篇名 | FOF: Fusing Object Features into Deep Learning Model to Generate Image Caption |
---|---|
卷期 | 30:4 |
作者 | Hang Zhou 、 Xue-Qiang Lv 、 Xin-Dong You 、 Zhi-An Dong 、 Kai Zhang |
頁次 | 206-216 |
關鍵字 | convolutional neural network 、 image caption 、 object detection 、 recurrent neural network 、 EI 、 MEDLINE 、 Scopus |
出刊日期 | 201908 |
DOI | 10.3966/199115992019083004020 |
To solve the problem of category errors and number errors of objects in the sentences generated by existing image captioning model, we propose an image captioning model fused with object features. In particular, we integrate object statistical feature and object regional feature extracted from the image into the Convolutional Neural Networks (CNNs) plus Recurrent Neural Networks (RNNs) image captioning framework.
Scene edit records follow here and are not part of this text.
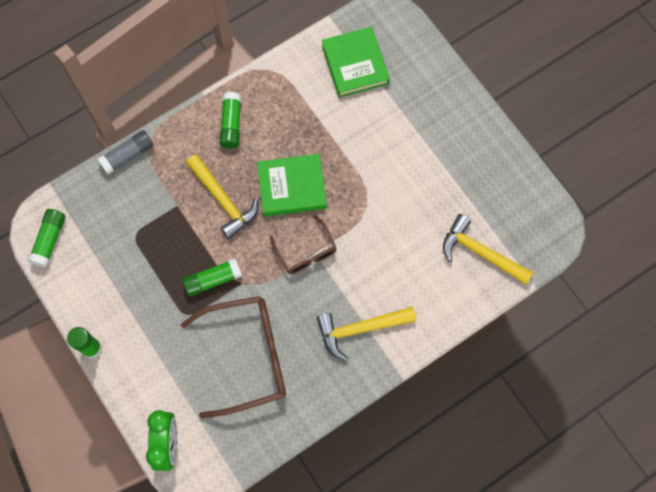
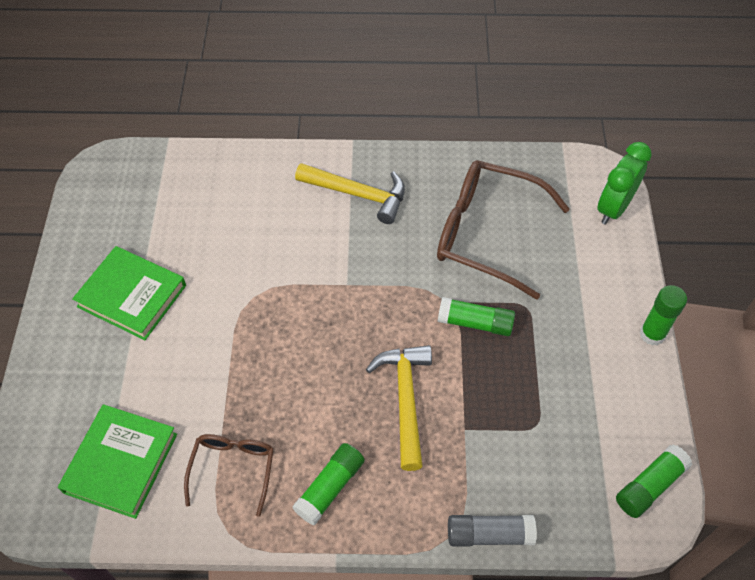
camera: 145 degrees left, 15 degrees down
green book [257,154,327,217] -> green book moved to [72,246,186,340]
brown glasses [270,215,337,274] -> brown glasses moved to [184,434,274,517]
yellow hammer [443,214,533,285] -> none

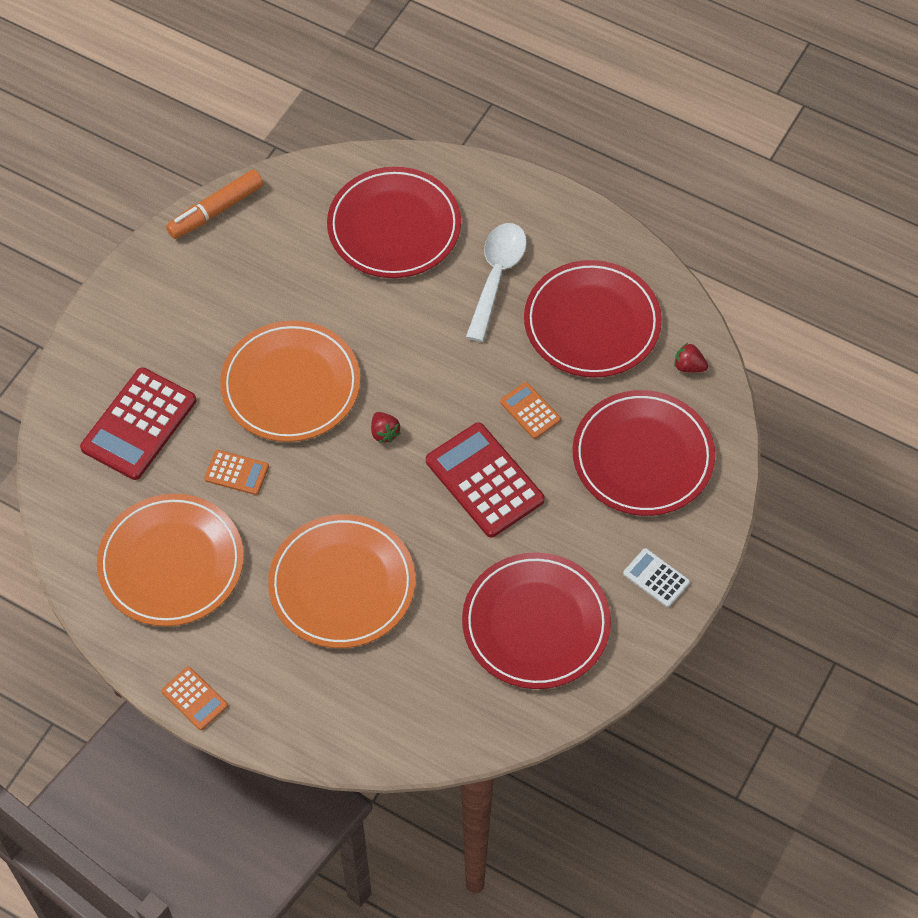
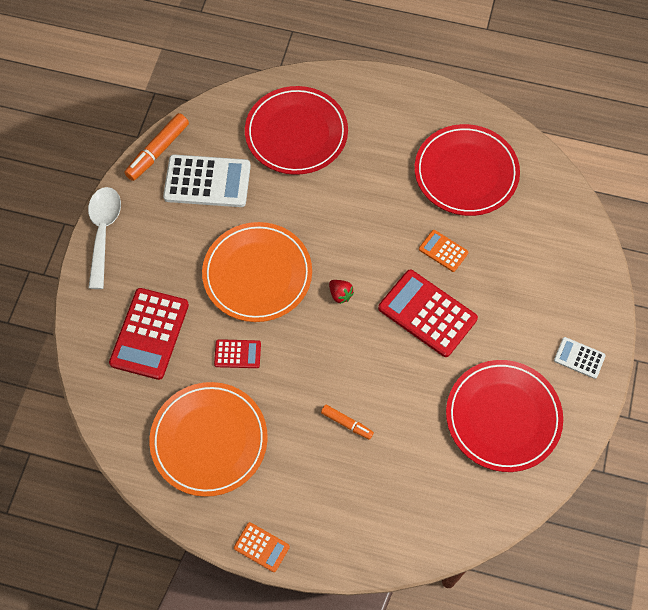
camera: 15 degrees left, 5 degrees up
orange calculator [205,450,269,495] -> red calculator [214,339,261,368]
orange plate [268,514,415,648] -> orange marker [321,405,374,440]
white spoon [466,223,527,342] -> white spoon moved to [88,187,121,289]
red plate [572,390,715,516] -> none
red strawberry [674,343,708,372] -> none
none -> white calculator [163,154,251,207]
Using object detection network to extract object statistical feature and object regional feature, the object statistical feature and the image convolutional feature are used as the input of Long Short-Term Memory (LSTM), and Attention Mechanism (AM) is used to concatenating the object regional feature with the output of LSTM to generate sentences, so that the model obtains additional information about objects categories, objects numbers and objects regions, which helps to improve the quality of the generated description. Experiments are conducted on MSCOCO dataset. Especially compared with the Hard-attention model, BLEU3/4 increase 4.5%, 4.9%, respectively and compared with the g-LSTM model, BLEU3/4 increase 4.4%, 3.5%, respectively. The proposed model is of great significance to solve the problem of object category errors and object number errors in image description.